### What needs to be done
When you copy the records, keep every word exact and leave the pictures out.

::: Data in this exercise :::

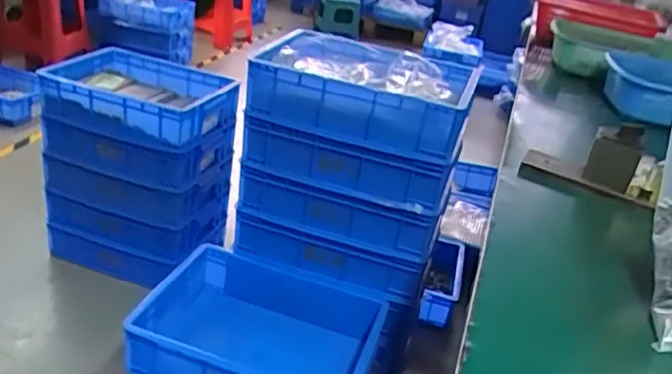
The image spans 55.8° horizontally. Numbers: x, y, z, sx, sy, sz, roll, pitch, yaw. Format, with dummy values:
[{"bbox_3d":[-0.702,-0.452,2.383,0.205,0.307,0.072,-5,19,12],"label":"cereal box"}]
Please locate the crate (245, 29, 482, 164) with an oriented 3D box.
[{"bbox_3d":[0.062,-0.198,1.269,0.407,0.140,0.340,15,27,13],"label":"crate"}]

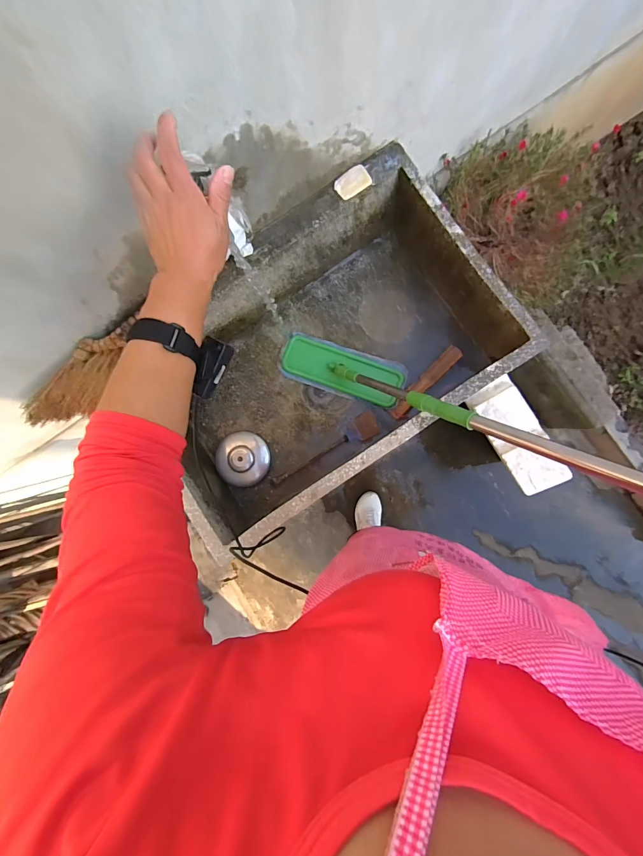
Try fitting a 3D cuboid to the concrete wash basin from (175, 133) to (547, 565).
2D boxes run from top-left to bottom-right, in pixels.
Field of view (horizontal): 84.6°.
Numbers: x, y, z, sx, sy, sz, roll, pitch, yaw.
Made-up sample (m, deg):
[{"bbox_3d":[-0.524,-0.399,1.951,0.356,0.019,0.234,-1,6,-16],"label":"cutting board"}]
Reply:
[{"bbox_3d":[-0.015,-0.140,0.793,0.729,0.242,0.484,-35,83,2],"label":"concrete wash basin"}]

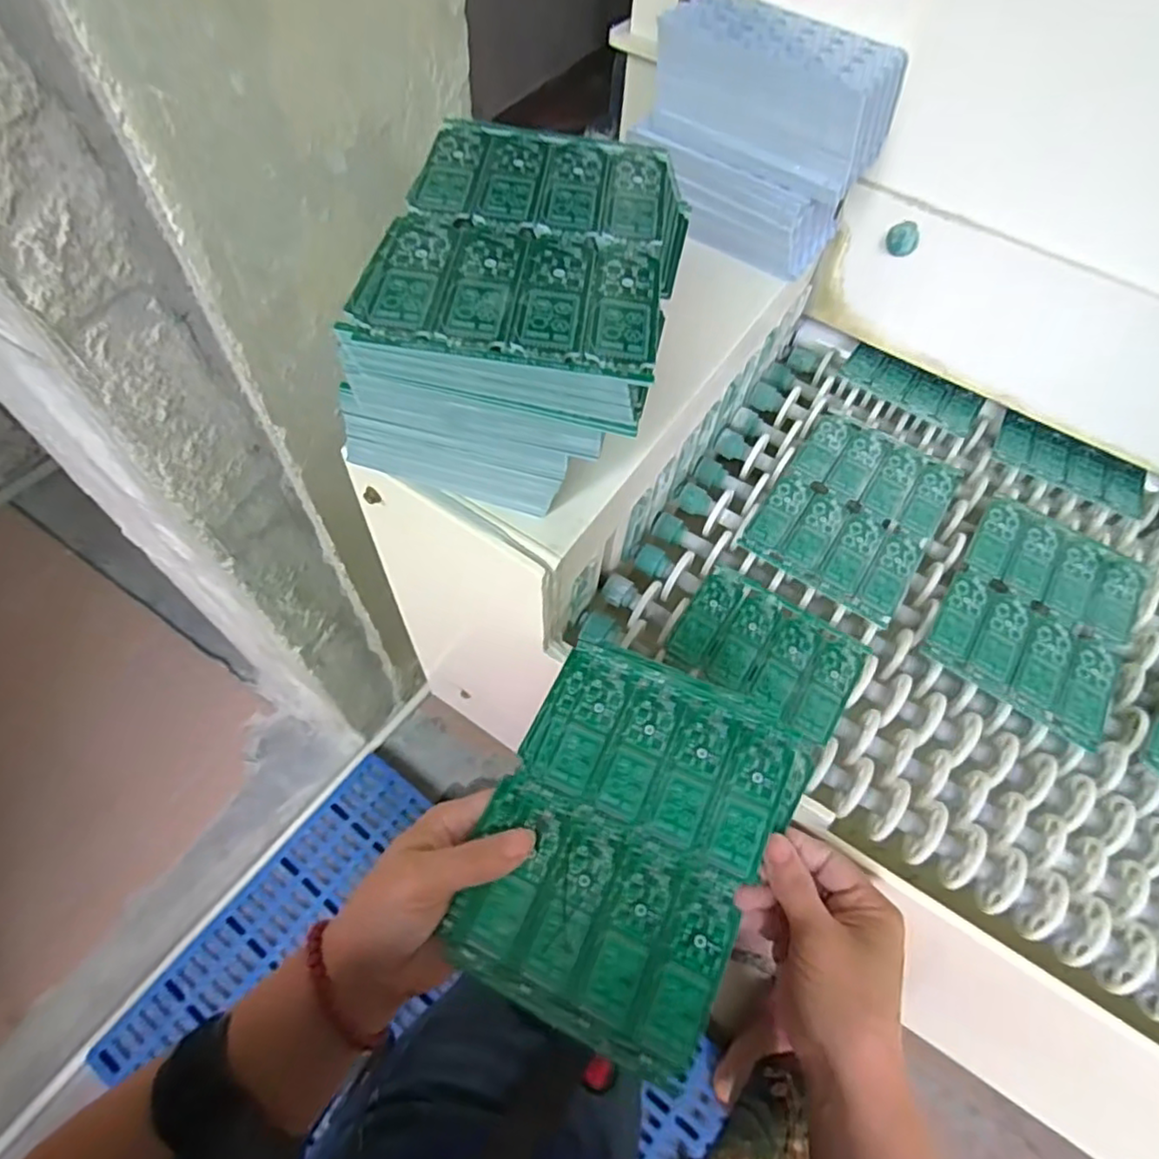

:::

### Response below
The image spans 55.8° horizontally. Numbers: x, y, z, sx, sy, sz, roll, pitch, yaw. Format, with dummy values:
[{"bbox_3d":[-0.702,-0.452,2.383,0.205,0.307,0.072,-5,19,12],"label":"cereal box"}]
Please locate the crate (245, 29, 482, 164) with an oriented 3D box.
[{"bbox_3d":[0.062,-0.198,1.269,0.407,0.140,0.340,15,27,13],"label":"crate"}]

Try fitting a 3D cuboid to the concrete wash basin from (175, 133) to (547, 565).
2D boxes run from top-left to bottom-right, in pixels.
Field of view (horizontal): 84.6°.
Numbers: x, y, z, sx, sy, sz, roll, pitch, yaw.
Made-up sample (m, deg):
[{"bbox_3d":[-0.524,-0.399,1.951,0.356,0.019,0.234,-1,6,-16],"label":"cutting board"}]
Reply:
[{"bbox_3d":[-0.015,-0.140,0.793,0.729,0.242,0.484,-35,83,2],"label":"concrete wash basin"}]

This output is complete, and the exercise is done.